Extracted data entries
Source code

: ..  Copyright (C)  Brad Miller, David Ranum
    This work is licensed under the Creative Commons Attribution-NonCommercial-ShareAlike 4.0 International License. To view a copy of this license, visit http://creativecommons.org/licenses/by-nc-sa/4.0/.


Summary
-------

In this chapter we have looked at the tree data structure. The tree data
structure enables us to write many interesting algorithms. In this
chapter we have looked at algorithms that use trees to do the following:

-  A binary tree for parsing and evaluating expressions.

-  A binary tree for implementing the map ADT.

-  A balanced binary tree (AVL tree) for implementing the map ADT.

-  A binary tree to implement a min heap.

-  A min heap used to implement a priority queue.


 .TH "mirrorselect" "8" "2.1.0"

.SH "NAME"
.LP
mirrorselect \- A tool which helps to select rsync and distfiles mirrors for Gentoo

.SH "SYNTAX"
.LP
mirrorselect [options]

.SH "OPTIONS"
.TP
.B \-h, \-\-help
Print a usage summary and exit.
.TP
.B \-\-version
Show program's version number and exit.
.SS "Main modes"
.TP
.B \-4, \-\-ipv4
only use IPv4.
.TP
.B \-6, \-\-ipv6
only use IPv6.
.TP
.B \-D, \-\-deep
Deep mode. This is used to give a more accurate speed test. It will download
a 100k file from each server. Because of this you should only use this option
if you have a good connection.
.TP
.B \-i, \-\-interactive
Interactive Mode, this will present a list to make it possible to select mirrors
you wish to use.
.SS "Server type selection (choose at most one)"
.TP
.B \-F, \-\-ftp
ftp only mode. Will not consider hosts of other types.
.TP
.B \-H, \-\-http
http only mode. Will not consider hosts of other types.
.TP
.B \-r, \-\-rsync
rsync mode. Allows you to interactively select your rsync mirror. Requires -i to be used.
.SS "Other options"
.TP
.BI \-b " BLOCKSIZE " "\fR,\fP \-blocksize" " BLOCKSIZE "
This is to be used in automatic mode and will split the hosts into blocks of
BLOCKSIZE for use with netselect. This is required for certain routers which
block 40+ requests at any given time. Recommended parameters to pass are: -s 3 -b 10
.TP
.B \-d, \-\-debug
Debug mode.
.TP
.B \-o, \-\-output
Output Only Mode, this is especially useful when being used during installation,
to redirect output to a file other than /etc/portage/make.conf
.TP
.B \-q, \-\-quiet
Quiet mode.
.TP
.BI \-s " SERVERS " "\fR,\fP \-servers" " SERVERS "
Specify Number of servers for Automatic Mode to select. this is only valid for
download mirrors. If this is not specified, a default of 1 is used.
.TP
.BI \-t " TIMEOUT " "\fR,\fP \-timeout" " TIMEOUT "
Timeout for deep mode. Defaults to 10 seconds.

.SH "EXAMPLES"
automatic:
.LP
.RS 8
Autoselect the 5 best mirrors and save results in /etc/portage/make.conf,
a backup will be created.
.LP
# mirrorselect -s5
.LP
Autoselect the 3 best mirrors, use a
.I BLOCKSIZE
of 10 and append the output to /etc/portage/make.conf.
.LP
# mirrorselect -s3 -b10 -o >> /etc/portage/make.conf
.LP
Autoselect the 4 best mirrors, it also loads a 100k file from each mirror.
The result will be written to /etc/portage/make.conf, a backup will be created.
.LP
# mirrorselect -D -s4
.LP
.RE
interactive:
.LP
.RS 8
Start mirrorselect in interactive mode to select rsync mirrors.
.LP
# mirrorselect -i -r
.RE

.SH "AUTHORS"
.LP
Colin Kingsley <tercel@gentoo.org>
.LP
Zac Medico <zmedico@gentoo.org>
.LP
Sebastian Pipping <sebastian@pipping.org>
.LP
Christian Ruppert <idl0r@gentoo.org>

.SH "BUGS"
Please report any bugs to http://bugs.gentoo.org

**WHAT TO WORK ON:**
Each record above should be returned exactly as it appears.

**ANSWER AREA:**
Source code

: ..  Copyright (C)  Brad Miller, David Ranum
    This work is licensed under the Creative Commons Attribution-NonCommercial-ShareAlike 4.0 International License. To view a copy of this license, visit http://creativecommons.org/licenses/by-nc-sa/4.0/.


Summary
-------

In this chapter we have looked at the tree data structure. The tree data
structure enables us to write many interesting algorithms. In this
chapter we have looked at algorithms that use trees to do the following:

-  A binary tree for parsing and evaluating expressions.

-  A binary tree for implementing the map ADT.

-  A balanced binary tree (AVL tree) for implementing the map ADT.

-  A binary tree to implement a min heap.

-  A min heap used to implement a priority queue.


 .TH "mirrorselect" "8" "2.1.0"

.SH "NAME"
.LP
mirrorselect \- A tool which helps to select rsync and distfiles mirrors for Gentoo

.SH "SYNTAX"
.LP
mirrorselect [options]

.SH "OPTIONS"
.TP
.B \-h, \-\-help
Print a usage summary and exit.
.TP
.B \-\-version
Show program's version number and exit.
.SS "Main modes"
.TP
.B \-4, \-\-ipv4
only use IPv4.
.TP
.B \-6, \-\-ipv6
only use IPv6.
.TP
.B \-D, \-\-deep
Deep mode. This is used to give a more accurate speed test. It will download
a 100k file from each server. Because of this you should only use this option
if you have a good connection.
.TP
.B \-i, \-\-interactive
Interactive Mode, this will present a list to make it possible to select mirrors
you wish to use.
.SS "Server type selection (choose at most one)"
.TP
.B \-F, \-\-ftp
ftp only mode. Will not consider hosts of other types.
.TP
.B \-H, \-\-http
http only mode. Will not consider hosts of other types.
.TP
.B \-r, \-\-rsync
rsync mode. Allows you to interactively select your rsync mirror. Requires -i to be used.
.SS "Other options"
.TP
.BI \-b " BLOCKSIZE " "\fR,\fP \-blocksize" " BLOCKSIZE "
This is to be used in automatic mode and will split the hosts into blocks of
BLOCKSIZE for use with netselect. This is required for certain routers which
block 40+ requests at any given time. Recommended parameters to pass are: -s 3 -b 10
.TP
.B \-d, \-\-debug
Debug mode.
.TP
.B \-o, \-\-output
Output Only Mode, this is especially useful when being used during installation,
to redirect output to a file other than /etc/portage/make.conf
.TP
.B \-q, \-\-quiet
Quiet mode.
.TP
.BI \-s " SERVERS " "\fR,\fP \-servers" " SERVERS "
Specify Number of servers for Automatic Mode to select. this is only valid for
download mirrors. If this is not specified, a default of 1 is used.
.TP
.BI \-t " TIMEOUT " "\fR,\fP \-timeout" " TIMEOUT "
Timeout for deep mode. Defaults to 10 seconds.

.SH "EXAMPLES"
automatic:
.LP
.RS 8
Autoselect the 5 best mirrors and save results in /etc/portage/make.conf,
a backup will be created.
.LP
# mirrorselect -s5
.LP
Autoselect the 3 best mirrors, use a
.I BLOCKSIZE
of 10 and append the output to /etc/portage/make.conf.
.LP
# mirrorselect -s3 -b10 -o >> /etc/portage/make.conf
.LP
Autoselect the 4 best mirrors, it also loads a 100k file from each mirror.
The result will be written to /etc/portage/make.conf, a backup will be created.
.LP
# mirrorselect -D -s4
.LP
.RE
interactive:
.LP
.RS 8
Start mirrorselect in interactive mode to select rsync mirrors.
.LP
# mirrorselect -i -r
.RE

.SH "AUTHORS"
.LP
Colin Kingsley <tercel@gentoo.org>
.LP
Zac Medico <zmedico@gentoo.org>
.LP
Sebastian Pipping <sebastian@pipping.org>
.LP
Christian Ruppert <idl0r@gentoo.org>

.SH "BUGS"
Please report any bugs to http://bugs.gentoo.org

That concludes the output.